* **Document excerpt**:
▼▼▼
In reaction to what they view as India's growing crackdown on foreign-funded charities and activists, a group of NGOs has appealed in an open letter to PM Narendra Modi to put an end to "coercive actions" against them.
In an open letter to the prime minister, a host of domestic and foreign civil society organizations expressed deep concern about how they and their donors were being labeled and targeted. They accuse the Indian government of freezing funds, selectively releasing intelligence reports aimed at painting NGOs in poor light, and subjecting the disbursal of their funds to case-by-case clearance, among other things.
These actions, the NGOs allege, have created an atmosphere of "state coercion" and "intimidation" in India's civil society arena. The list of signatories of the document, published on May 8, include Greenpeace India, HAQ Centre for Child Rights and National Campaign on Dalit Human Rights.
"There is irrefutable documentary evidence that State action against select organizations has been arbitrary, non-transparent, and without any course of administrative redress," reads the letter. "The effect has been to harm important work being done by NGOs at the grassroots and send a signal of threat to civil society," it added.
Saying that it does not fit well with the democratic traditions to label any and every conflicting voice as "anti-national," "against national security" or "donor driven," the organizations called on the PM to put an end to "coercive actions" against NGOs and donors.
The Modi-led government has placed a string of restrictions on charitable and environmental groups, in a move viewed by critics as an attempt to stifle the voices of those who oppose New Delhi's economic agenda.
In late April, India's Home Ministry said it had canceled registration of nearly 9,000 charities for failing to declare details of donations from abroad, claiming they had failed to file the mandatory annual tax returns.
Greenpeace and the US Ford Foundation have also been hit with restrictions. One of the world's largest charitable funds, the Ford Foundation has been put on an official watch list for giving grants to a group called the Sabrang Trust, claiming that the money was used for anti-national activities.
▲▲▲
* **Your task**:
In the article about NGOs in India, list each label that the organizations say should not be applied to every conflicting voice. The material that follows the article about NGOs in India isn't needed for this work.

* **Supplied material**:
▼▼▼
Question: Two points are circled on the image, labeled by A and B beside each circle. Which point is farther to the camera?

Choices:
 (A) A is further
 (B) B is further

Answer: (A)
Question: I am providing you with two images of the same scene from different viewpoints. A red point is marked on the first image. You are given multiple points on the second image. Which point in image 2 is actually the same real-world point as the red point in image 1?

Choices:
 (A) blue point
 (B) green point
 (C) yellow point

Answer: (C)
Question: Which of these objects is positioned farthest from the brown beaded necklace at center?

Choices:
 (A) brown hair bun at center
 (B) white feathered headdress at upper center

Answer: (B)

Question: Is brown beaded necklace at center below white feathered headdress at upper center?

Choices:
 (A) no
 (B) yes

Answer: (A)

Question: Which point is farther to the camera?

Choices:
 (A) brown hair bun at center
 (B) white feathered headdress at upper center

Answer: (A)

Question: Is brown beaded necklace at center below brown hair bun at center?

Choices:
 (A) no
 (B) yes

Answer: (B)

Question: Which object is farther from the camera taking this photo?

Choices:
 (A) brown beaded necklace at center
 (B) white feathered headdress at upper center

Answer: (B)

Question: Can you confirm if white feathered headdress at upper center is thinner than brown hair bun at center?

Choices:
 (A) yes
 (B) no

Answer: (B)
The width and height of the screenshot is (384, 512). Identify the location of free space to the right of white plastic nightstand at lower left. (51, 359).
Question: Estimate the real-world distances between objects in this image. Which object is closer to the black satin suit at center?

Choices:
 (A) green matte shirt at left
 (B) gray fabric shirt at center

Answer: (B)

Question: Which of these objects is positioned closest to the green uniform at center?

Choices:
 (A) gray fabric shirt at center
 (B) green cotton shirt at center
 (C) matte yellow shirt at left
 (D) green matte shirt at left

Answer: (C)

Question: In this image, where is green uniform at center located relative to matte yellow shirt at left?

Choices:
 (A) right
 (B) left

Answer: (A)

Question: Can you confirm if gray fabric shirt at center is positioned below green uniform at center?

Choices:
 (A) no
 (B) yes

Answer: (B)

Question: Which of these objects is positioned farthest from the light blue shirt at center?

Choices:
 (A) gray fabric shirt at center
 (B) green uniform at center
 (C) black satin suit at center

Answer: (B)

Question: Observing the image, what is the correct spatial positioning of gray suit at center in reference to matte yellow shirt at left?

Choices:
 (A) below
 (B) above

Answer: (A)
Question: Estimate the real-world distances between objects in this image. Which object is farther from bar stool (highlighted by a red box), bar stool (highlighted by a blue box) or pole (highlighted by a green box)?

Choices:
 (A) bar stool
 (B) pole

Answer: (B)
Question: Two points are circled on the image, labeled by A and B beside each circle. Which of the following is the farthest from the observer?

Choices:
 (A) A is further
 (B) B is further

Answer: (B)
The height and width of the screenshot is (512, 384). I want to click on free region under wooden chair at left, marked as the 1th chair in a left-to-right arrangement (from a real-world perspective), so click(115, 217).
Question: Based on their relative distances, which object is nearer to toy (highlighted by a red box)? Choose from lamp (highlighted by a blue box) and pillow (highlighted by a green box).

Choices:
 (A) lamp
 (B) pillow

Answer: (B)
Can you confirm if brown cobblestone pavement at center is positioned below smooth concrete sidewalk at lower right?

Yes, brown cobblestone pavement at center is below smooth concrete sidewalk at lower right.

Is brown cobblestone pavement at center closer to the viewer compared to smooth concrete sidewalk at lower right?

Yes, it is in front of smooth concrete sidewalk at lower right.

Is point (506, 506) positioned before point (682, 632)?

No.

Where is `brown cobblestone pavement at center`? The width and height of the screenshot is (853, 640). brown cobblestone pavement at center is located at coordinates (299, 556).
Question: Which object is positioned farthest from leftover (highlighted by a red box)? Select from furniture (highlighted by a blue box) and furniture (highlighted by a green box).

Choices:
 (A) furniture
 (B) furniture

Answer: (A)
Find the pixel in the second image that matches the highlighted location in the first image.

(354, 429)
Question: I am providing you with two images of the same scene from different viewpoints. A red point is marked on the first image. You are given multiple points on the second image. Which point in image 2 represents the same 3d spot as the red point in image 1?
▲▲▲
* **Output for this task**:
"anti-national"
"against national security"
"donor driven"